Mitochondrial DNA (mtDNA) has been widely used in phylogenetic assessments for decades, given its relative abundance on cells compared to nuclear DNA. The ongoing advances on Next-Generation Sequencing (NGS) technologies have revolutionised ancient DNA studies, allowing to retrieve genome-wide data from fossils and other degraded sources of genetic material. Whole-genome data is now being obtained at a fast pace and with a wider spatial and temporal distribution, including extinct species. Again, mtDNA is the more abundant source of genetic information retrieved from these degraded samples.
Mammoths - which went extinct >4,000 years ago - are used as a model species in this research. In 2021, researchers at the Centre for Palaeogenetics broke the world record of the oldest specimens to be sequenced, at >1 million years old. Even though whole-genome data is limited in these ‘deep-time’ specimens, it opens the possibility to obtain abundant mtDNA information to reconstruct mitogenomes on a million years time-scale. Phylogenetic analyses of more newly-generated mitogenomes (performed with previous iterations of this compute project) are allowing us to understand mammoth evolution and population history in an unprecedented detail. As a continuation of a previous small compute project, we will continue with these analyses, which are already included in a submitted manuscript. So far we have found that deep-time specimens show a substantial amount of mitogenome diversity that has been lost through time in the mammoth lineage, and that this information could help us better understand population changes and evolution across time.
Additionally, considering that samples older than 50 thousand years cannot be radiocarbon dated, any phylogenetic analyses at a deep time scale need to confidently estimate sample ages. Given the lack of a standard automated methodology to perform DNA-based age estimations, with the previous compute projects we were able to develop several prototypes of a bioinformatics pipeline to perform DNA-based age estimation implementing a Bayesian molecular clock dating approach and demonstrate the reproducibility and reliability of the estimations. With this new project we seek to finish this pipeline, publish a paper in a scientific journal, and make it publicly available.
This project continuation will not only provide a better understanding of mammoth mitogenome evolution during the last million years, but also - through the bioinformatics pipeline - an invaluable contribution to the palaeogenomics community.

- [Your task]: Copy word for word the section of the mammoth mitogenome project description that opens with the words "Mitochondrial DNA (mtDNA)" and closes with "these degraded samples.".

- [Data under study]:
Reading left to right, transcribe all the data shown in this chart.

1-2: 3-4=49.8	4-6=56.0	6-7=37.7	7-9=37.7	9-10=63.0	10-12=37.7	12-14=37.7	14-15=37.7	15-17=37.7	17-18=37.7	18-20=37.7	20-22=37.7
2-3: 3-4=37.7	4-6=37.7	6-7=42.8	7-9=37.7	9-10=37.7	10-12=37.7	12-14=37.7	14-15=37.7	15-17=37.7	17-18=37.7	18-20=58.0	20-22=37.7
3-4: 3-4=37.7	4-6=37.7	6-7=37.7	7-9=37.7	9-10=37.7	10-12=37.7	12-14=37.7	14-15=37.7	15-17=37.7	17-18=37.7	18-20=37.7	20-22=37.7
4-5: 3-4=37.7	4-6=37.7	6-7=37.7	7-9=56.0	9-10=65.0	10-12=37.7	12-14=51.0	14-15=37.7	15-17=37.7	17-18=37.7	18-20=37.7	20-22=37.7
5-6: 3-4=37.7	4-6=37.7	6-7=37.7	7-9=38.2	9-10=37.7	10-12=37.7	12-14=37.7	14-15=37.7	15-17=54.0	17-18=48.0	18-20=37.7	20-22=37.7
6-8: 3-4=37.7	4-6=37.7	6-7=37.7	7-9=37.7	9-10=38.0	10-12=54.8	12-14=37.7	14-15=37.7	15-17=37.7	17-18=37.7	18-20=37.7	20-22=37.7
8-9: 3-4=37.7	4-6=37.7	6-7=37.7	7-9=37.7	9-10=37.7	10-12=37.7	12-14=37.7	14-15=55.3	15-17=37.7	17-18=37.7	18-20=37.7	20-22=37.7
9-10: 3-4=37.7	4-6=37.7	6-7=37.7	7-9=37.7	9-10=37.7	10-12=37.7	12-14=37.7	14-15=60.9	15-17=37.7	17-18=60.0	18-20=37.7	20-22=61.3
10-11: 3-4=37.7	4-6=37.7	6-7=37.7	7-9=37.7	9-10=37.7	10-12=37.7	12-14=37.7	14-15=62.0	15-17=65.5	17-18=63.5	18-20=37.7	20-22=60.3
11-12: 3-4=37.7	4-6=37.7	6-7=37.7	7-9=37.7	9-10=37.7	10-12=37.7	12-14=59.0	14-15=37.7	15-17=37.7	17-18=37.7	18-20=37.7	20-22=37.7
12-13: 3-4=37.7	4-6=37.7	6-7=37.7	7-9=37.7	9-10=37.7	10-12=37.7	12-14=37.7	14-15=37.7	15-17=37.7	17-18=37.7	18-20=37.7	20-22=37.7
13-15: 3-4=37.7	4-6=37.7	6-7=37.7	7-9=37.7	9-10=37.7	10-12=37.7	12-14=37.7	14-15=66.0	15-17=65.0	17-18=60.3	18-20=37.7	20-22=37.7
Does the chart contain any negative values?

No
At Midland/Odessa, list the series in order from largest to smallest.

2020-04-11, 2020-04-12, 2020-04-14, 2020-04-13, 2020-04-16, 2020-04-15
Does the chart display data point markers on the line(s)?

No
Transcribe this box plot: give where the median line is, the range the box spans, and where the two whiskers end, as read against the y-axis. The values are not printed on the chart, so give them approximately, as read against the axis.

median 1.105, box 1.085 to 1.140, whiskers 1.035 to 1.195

- [Written answer]:
Mitochondrial DNA (mtDNA) has been widely used in phylogenetic assessments for decades, given its relative abundance on cells compared to nuclear DNA. The ongoing advances on Next-Generation Sequencing (NGS) technologies have revolutionised ancient DNA studies, allowing to retrieve genome-wide data from fossils and other degraded sources of genetic material. Whole-genome data is now being obtained at a fast pace and with a wider spatial and temporal distribution, including extinct species. Again, mtDNA is the more abundant source of genetic information retrieved from these degraded samples.